What the task asks:
From the passage about the fighting game episode, list each group of opponents or hurdles the cast must get past on the way to one hundred wins.

Given passage:
────

Secondly, well: you know that saying about a joke being funny at first, but the more one repeats it the less funny it becomes? Until it is repeated enough and in conjunction with the right timing (the “There is no possible way they would say/do that again right now”) it comes back around and is thus funny again? That is sort of the only possible joke ruleset one can do for a fighting game episode challenge and in this style of show. Which is to say: our cast needs to defeat not only the entire Virtua Fighter cast, but then also some various oddities, custom settings, and then just flat out needing to bring the smackdown to characters from entirely different games. For one hundred wins in all.

It is the kind of method where, as a second episode it may not be as strong or varied as the first, but it would likely bomb had it comes more towards the end of the series after more advanced cards had already been played. This does, in its own way, give the series room to move forwards and build up, which I can appreciate. Better to do this now than later, expecially as Virtua Fighter would be a key game they would almost have to bring up for this kind of fan letter of a show.

I must say, that the final boss of this challenge happens to be a rather particular leader of Sega’s own steam powered mecha contingent? Who destroys a lot of each of their health bars essentially on the raw power of their original game level Full Motion Video special moves?

────

Data excerpts:
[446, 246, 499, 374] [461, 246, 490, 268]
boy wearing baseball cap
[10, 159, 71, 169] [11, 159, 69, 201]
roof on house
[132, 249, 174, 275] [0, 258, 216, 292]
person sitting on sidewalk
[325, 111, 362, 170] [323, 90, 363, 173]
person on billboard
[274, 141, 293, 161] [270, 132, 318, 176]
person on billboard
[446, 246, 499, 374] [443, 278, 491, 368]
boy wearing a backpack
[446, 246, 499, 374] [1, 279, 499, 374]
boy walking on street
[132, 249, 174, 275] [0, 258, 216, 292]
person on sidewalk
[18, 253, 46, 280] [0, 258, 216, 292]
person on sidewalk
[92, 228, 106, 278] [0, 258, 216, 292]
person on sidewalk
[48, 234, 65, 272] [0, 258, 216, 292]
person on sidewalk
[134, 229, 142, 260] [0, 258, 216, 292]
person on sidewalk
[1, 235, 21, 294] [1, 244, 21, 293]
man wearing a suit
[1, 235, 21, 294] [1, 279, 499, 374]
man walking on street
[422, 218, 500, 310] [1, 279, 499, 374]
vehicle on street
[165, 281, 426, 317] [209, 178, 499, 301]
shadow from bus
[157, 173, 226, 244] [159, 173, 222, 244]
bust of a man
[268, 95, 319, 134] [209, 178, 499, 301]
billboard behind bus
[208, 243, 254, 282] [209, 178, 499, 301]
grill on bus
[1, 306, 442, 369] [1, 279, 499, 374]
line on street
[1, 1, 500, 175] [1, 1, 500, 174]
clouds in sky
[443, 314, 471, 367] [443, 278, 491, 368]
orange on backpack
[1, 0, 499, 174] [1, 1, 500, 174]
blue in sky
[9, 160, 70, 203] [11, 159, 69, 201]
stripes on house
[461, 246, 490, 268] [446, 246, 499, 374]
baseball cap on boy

────

Answer to this exercise:
- The entire Virtua Fighter cast
- Various oddities
- Custom settings
- Characters from entirely different games